Non poteva credere di essere stata ad un passo da incontrarsi con un
perfetto sconosciuto. Si volse nella direzione verso cui il suo capo
e la moglie si erano allontanati e li cercò con lo sguardo. Nella
calca del sabato sera faticò ad individuarli ma poi eccoli!,
sembravano due ragazzini da tanto era palese il loro amore. Il
telefono prese a vibrarle in tasca segnalando l'arrivo di un
messaggio. Beatrice guardò il display con la paura di vederci
scritto Mr Darcy ma non era lui a cercarla. Era Sergio. Beatrice
sorrise e alzò lo sguardo verso il cielo. La luce dei lampioni
impediva di vedere le stelle ma Sergio le aveva spiegato che
nonostante si riesca ad osservarle al meglio nelle limpide notti
d'estate le Perseidi in realtà cadono verso la Terra
ininterrottamente, senza soluzione di continuità. Presto ogni cosa
sarebbe andata al posto giusto.
***
A Varese la Libreria del Corso non c'è più, o meglio, c'è ancora ma non è più dov'era prima e non si chiama più così. Oggi si chiama libreria UBIK, e come tutte le librerie resta un luogo magico dalle mille suggestioni anche perché nello specifico dietro al banco e tra gli scaffali a darle un'anima ci sono sempre le stesse persone. Certo, la vecchia denominazione aveva tutto un altro appeal, il nuovo nome sembra quello di un comodino dell'Ikea e anche il candido arredamento odierno ricorda un po' l'austero stile di un negozio svedese. Sarà che nel vecchio negozio a dominare erano toni più caldi che davano all'ambiente un certo charme, o forse chissà, c'era davvero un pizzico di magia in più, no so spiegarlo. Fatto sta che in un pomeriggio d'autunno di un paio di anni fa mentre ero spettatore alla presentazione di un libro mi venne l'idea per questo racconto, che nello scorso mese di agosto ha avuto l'onore di trovare spazio su La Prealpina che gli ha dedicato una pagina tutta intera.
"L'appuntamento" è un racconto breve a cui tengo molto in quanto ispirato da Varese, la mia città, dalle sue strade e dalle persone che incontro.
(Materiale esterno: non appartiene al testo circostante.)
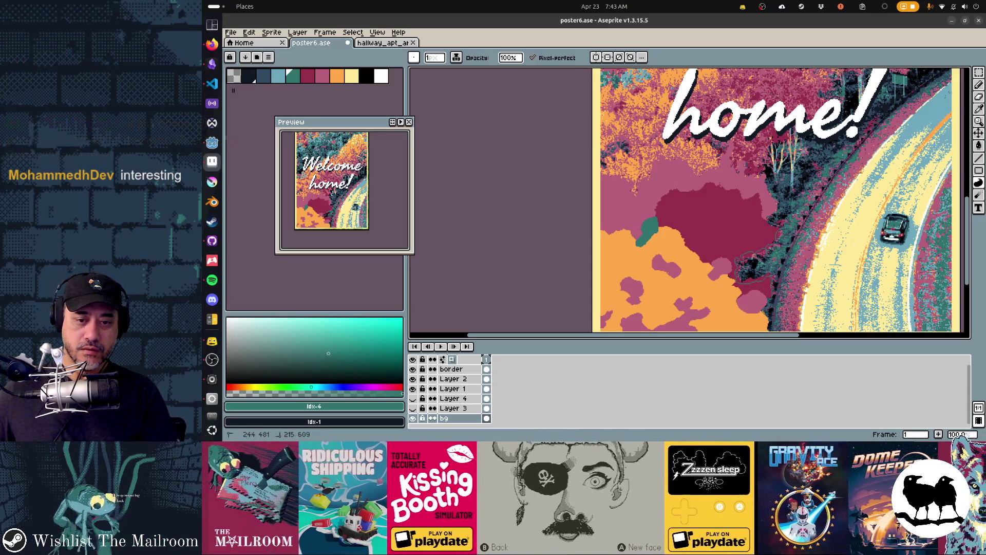
pyautogui.scroll(-2, 780, 200)
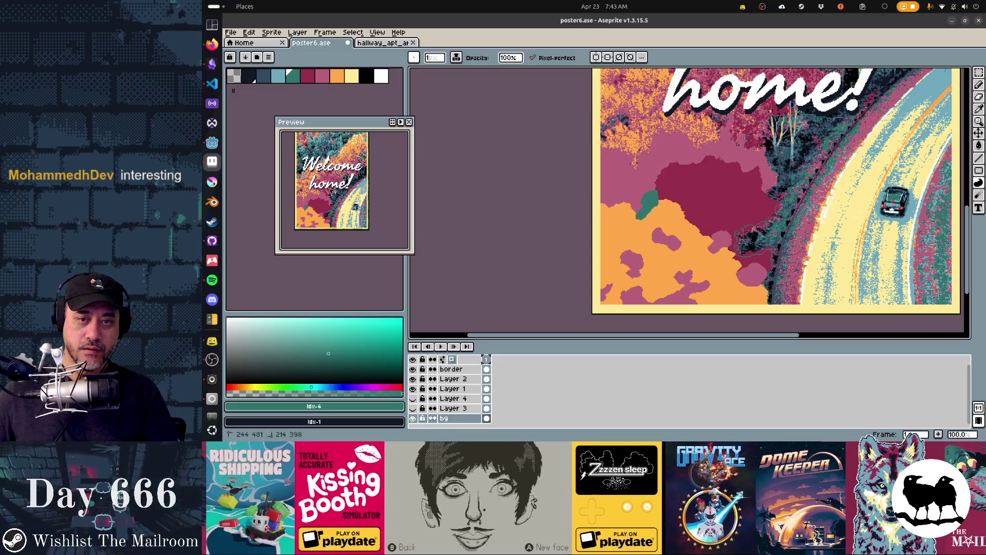
pyautogui.click(779, 182)
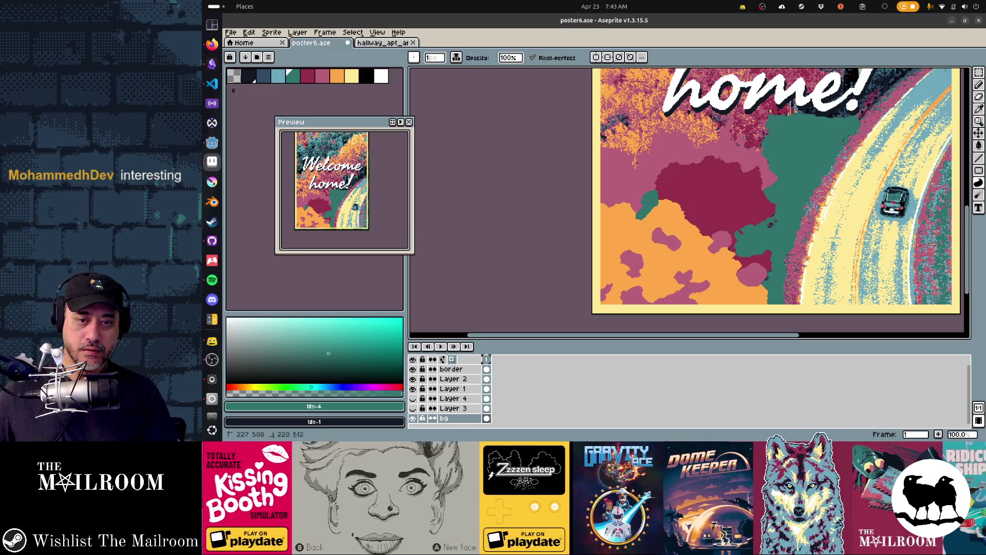
# Choose crimson, then pink, as the drawing colour and bring the 'Welcome home!' title into view.
pyautogui.keyDown('alt'); pyautogui.click(772, 224); pyautogui.keyUp('alt')
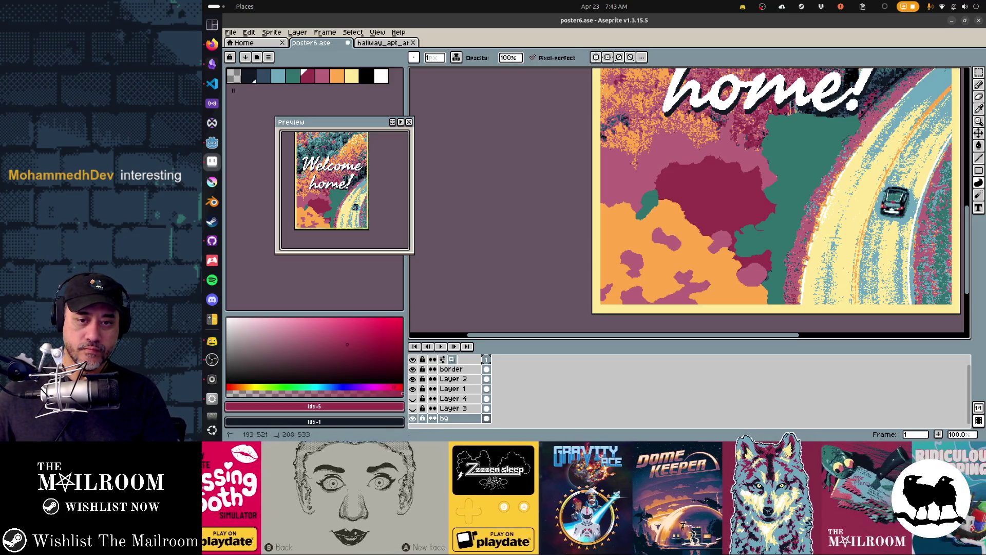
pyautogui.keyDown('alt'); pyautogui.click(775, 194); pyautogui.keyUp('alt')
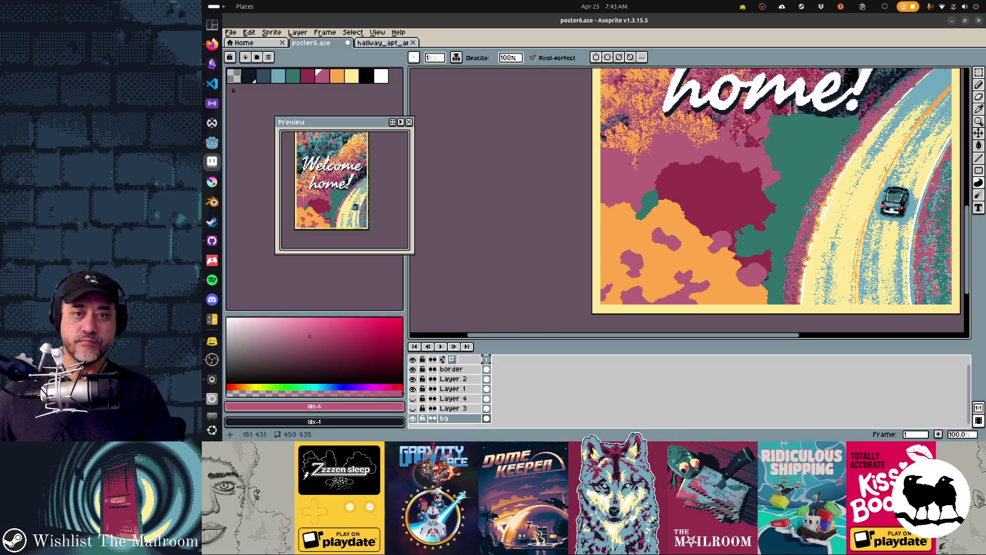
pyautogui.moveTo(735, 150); pyautogui.dragTo(640, 248)
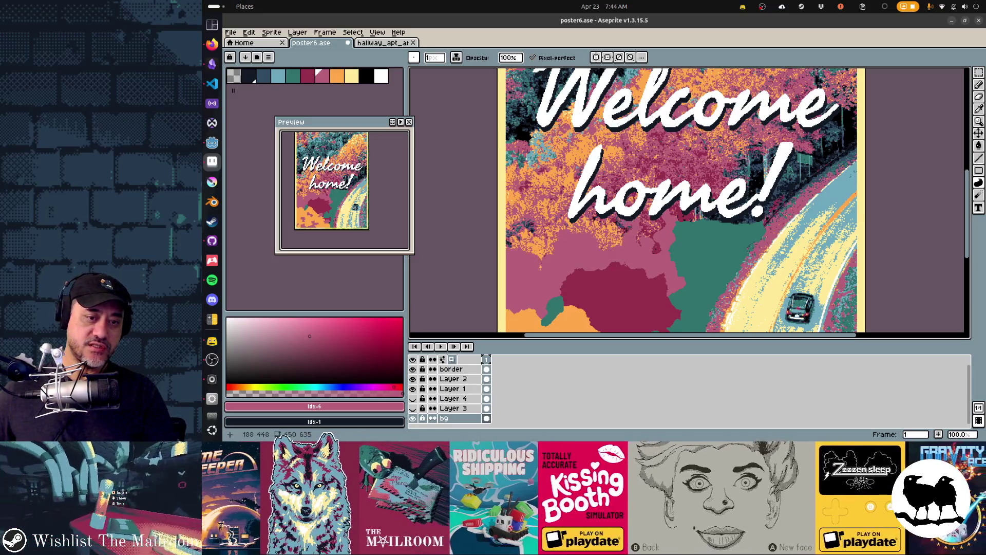
pyautogui.hscroll(-3, 689, 200)
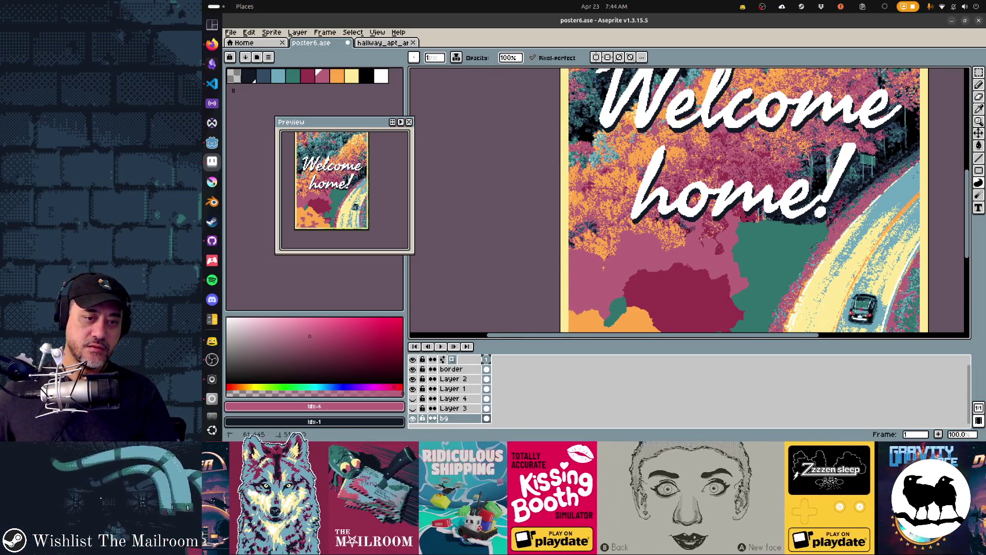
pyautogui.hscroll(3, 688, 200)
Una storia ambientata in una fredda sera di novembre dove però si rivive la magia della notte di San Lorenzo. E poi ci sono i libri: c'è Jane Austen con il suo Orgoglio e Pregiudizio, nomino Elena Ferrante e faccio un piccolo omaggio a Neil Simon. Ci ho messo addirittura una citazione shakesperiana e per chi coglie l'indizio c'è anche qualcosa di Pinocchio... pagine famose a fare da contorno a questo mio piccolo thriller di provincia che è anche una storia d'amore, anzi due.